Configuration¶
A number of configuration files are used to setup database credentials and specify various names and parameters.
Credentials¶
There are several configuration files that contain confidential information
(like credentials) that cannot be committed to the repository. Example files
are provided in the config
directory for both database and s3 credentials.
Simply remove the example_
prefix and populate each appropriately.
Constants¶
The file pipeline/default_profile.yaml
contains a number of constants that
are used throughout the pipeline codebase, including the paths to the
credential files above as well as specific table and column names. It generally
does not need to be modified for use with Johnson County’s data.
Experiment configuration¶
The yamls
folder contains the experimental configuration that gets passed
to the pipeline preprocessing and modeling scripts. Each yaml file within that
folder specifies a very specific experimental configuration. See the
yamls/default_sample.yaml
file for an example configuration. There are
several very important categories that are broken out as block comments in that
sample configuration:
- Type of Experiment rarely changes; the unit entity is a ‘person’.

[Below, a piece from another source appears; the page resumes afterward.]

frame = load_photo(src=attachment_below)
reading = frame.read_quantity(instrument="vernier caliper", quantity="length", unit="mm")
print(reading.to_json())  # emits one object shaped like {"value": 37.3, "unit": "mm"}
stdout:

- Temporal parameters specify the time blocking, including start dates, the prediction window (in days), and the “fake today” – this specifies the date to simulate the experiment.
- Labeling details specify which labels to consider as outcomes. The
current set of labels are all based upon interactions with a given data
provider. The label names are underscore-delimited, separating the data
providers. All but the final component specify the population of interest and
are currently exclusive of any of the other providers (this is something
that we want to change). The final component specifies the outcome of
interest. For example:
jims_mh_jims
labels the population who has previously interacted with criminal justice and mental health (but not EMS) who have a new interaction with the criminal justice system as positive labels. - Feature Selection specifies the feature groups that should be included in the models.
- Model selection specifies the models to run and the parameters over which they should be parameterized. All model parameters may be lists and get combined with the cross-product so all possible combinations get tested.
- Output file details specifies where the outputs should go.
Evaluation configuration¶
The variables of interest for evaluation may be specified in the
pipeline/evaluation/eval_profile.yaml
file. These determine which
metrics get calculated for each model that was run.